Dr. Pantilat, who is associate professor of clinical medicine and director, Palliative Care Service and Palliative Care Leadership Center at UCSF, theorizes that when interacting with colleagues such as other hospitalists and physicians, nurses, social workers, case managers, and pharmacists, poor communication skills can make the physician’s work tougher. “Poor communication makes your life difficult with your colleagues,” says Dr. Pantilat. “People don’t like talking to you or interacting with you … and your job can generally be more difficult.”
Post-Discharge Communication
In the traditional medical model, a primary care physician would see patients in her/his office, the hospital, or rehabilitation. With the expansion in hospital medicine, patients are now “handed off” and seen by a number of providers. Hand-off fumbles can mean critical information may be lost, leading to poorer outcomes and greater readmission rates.13-15
Forging and maintaining effective communication with colleagues following the discharge of patients is an area where few in-house physicians do well, says Dr. Vidyarthi, who has it on her agenda to tackle this “huge problem” for her institution in the coming year. There are two pieces to that problem, she says. One is to accurately identify the patients’ primary care physicians and the other is to make contact with them.
“You could page them, but they’re in clinic, and they can’t take five minutes out when you can’t take five minutes out,” says Dr. Vidyarthi. “The communication with the primary care physician is actually a field in and of itself.”15
Part of her plan is to devise some means of “physician-independent generated communication,” perhaps a letter or e-mail sent from the hospital to report to a primary care physician that his/her patient has been admitted to the hospital.

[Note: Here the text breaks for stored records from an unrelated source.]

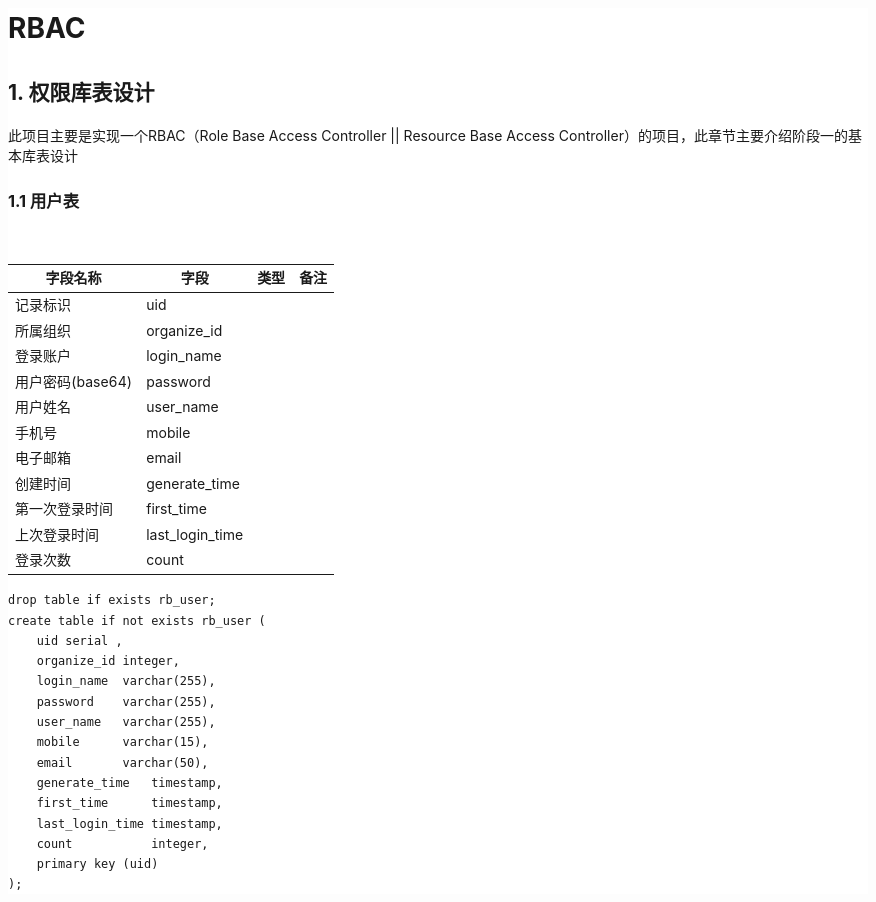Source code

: # RBAC

## 1. 权限库表设计

此项目主要是实现一个RBAC（Role Base Access Controller || Resource Base Access Controller）的项目，此章节主要介绍阶段一的基本库表设计

### 1.1 用户表

​		

| 字段名称         | 字段            | 类型 | 备注 |
| ---------------- | --------------- | ---- | ---- |
| 记录标识         | uid             |      |      |
| 所属组织         | organize_id     |      |      |
| 登录账户         | login_name      |      |      |
| 用户密码(base64) | password        |      |      |
| 用户姓名         | user_name       |      |      |
| 手机号           | mobile          |      |      |
| 电子邮箱         | email           |      |      |
| 创建时间         | generate_time   |      |      |
| 第一次登录时间   | first_time      |      |      |
| 上次登录时间     | last_login_time |      |      |
| 登录次数         | count           |      |      |



```plsql
drop table if exists rb_user;
create table if not exists rb_user (
	uid serial ,
    organize_id	integer,
    login_name	varchar(255),
    password	varchar(255),
    user_name	varchar(255),
    mobile		varchar(15),
    email		varchar(50),
    generate_time	timestamp,
    first_time		timestamp,
    last_login_time	timestamp,
    count			integer,
    primary key (uid)
);

```
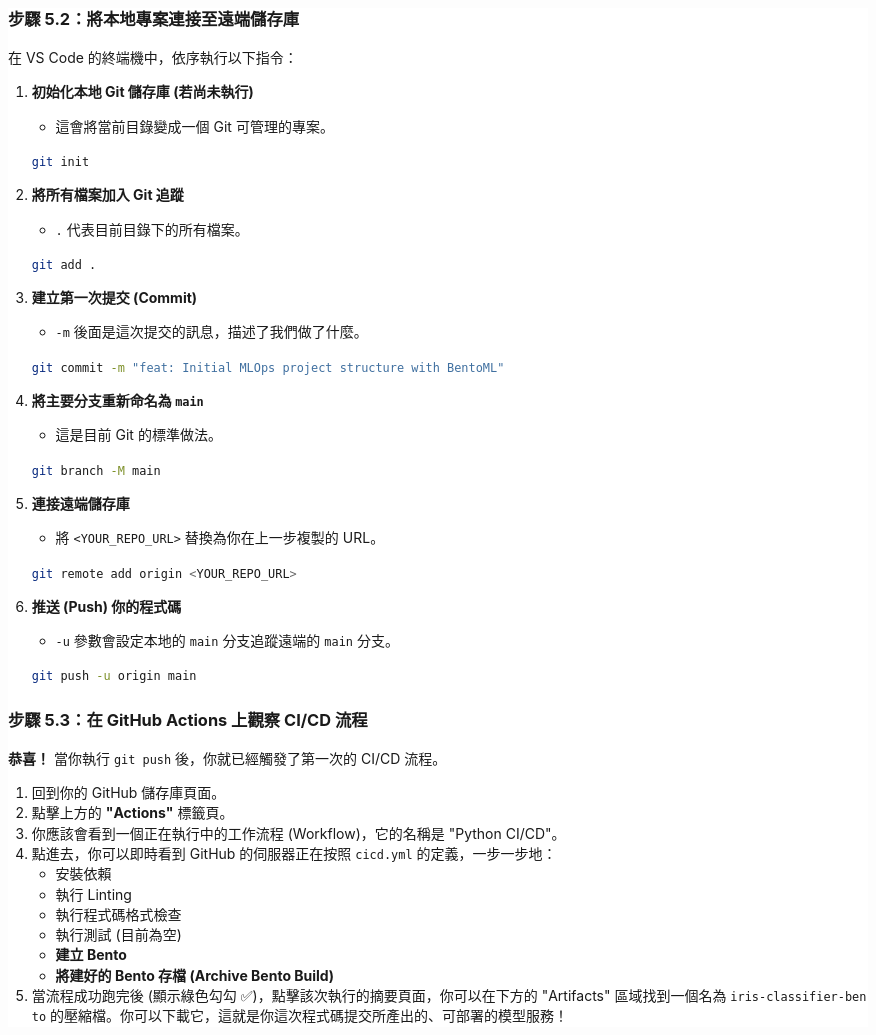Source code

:### 步驟 5.2：將本地專案連接至遠端儲存庫

在 VS Code 的終端機中，依序執行以下指令：

1.  **初始化本地 Git 儲存庫 (若尚未執行)**
    *   這會將當前目錄變成一個 Git 可管理的專案。
    ```bash
    git init
    ```

2.  **將所有檔案加入 Git 追蹤**
    *   `.` 代表目前目錄下的所有檔案。
    ```bash
    git add .
    ```

3.  **建立第一次提交 (Commit)**
    *   `-m` 後面是這次提交的訊息，描述了我們做了什麼。
    ```bash
    git commit -m "feat: Initial MLOps project structure with BentoML"
    ```

4.  **將主要分支重新命名為 `main`**
    *   這是目前 Git 的標準做法。
    ```bash
    git branch -M main
    ```

5.  **連接遠端儲存庫**
    *   將 `<YOUR_REPO_URL>` 替換為你在上一步複製的 URL。
    ```bash
    git remote add origin <YOUR_REPO_URL>
    ```

6.  **推送 (Push) 你的程式碼**
    *   `-u` 參數會設定本地的 `main` 分支追蹤遠端的 `main` 分支。
    ```bash
    git push -u origin main
    ```

### 步驟 5.3：在 GitHub Actions 上觀察 CI/CD 流程

**恭喜！** 當你執行 `git push` 後，你就已經觸發了第一次的 CI/CD 流程。

1.  回到你的 GitHub 儲存庫頁面。
2.  點擊上方的 **"Actions"** 標籤頁。
3.  你應該會看到一個正在執行中的工作流程 (Workflow)，它的名稱是 "Python CI/CD"。
4.  點進去，你可以即時看到 GitHub 的伺服器正在按照 `cicd.yml` 的定義，一步一步地：
    *   安裝依賴
    *   執行 Linting
    *   執行程式碼格式檢查
    *   執行測試 (目前為空)
    *   **建立 Bento**
    *   **將建好的 Bento 存檔 (Archive Bento Build)**
5.  當流程成功跑完後 (顯示綠色勾勾 ✅)，點擊該次執行的摘要頁面，你可以在下方的 "Artifacts" 區域找到一個名為 `iris-classifier-bento` 的壓縮檔。你可以下載它，這就是你這次程式碼提交所產出的、可部署的模型服務！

“That raises a flag to that primary so they can try to find the hospitalist, which is usually very easy … because we’re always in the hospital,” says Dr. Vidyarthi. “And it’s the first stage of the communication: Now that person is aware. If I can find them, if I can access them, they’ll be able to take that time out, because they know their patient’s there.”
In her work as a senior fellow at the Center for Health Professions at UCSF, Dr. Vidyarthi strives to “embed communication into the larger framework of organizational change.” And what does a hospitalist do if an institution’s post-discharge communications system is not up to par? There are three basic things you can do to help overcome this source of frustration, she says. The first is to continually build relationships with primary care providers.
“If I send an e-mail to somebody and they know who I am, they are much more likely to respond to that because they know me,” says Dr. Vidyarthi.
Next, find a system that works for you. “Don’t wait for the rest of the systems to be put in place,” she says. “This is about personal practice. And if that means you take five minutes in the morning to send an e-mail or five minutes in the evening, whatever it is, find [a system] that really works and figure out a way to evaluate it.”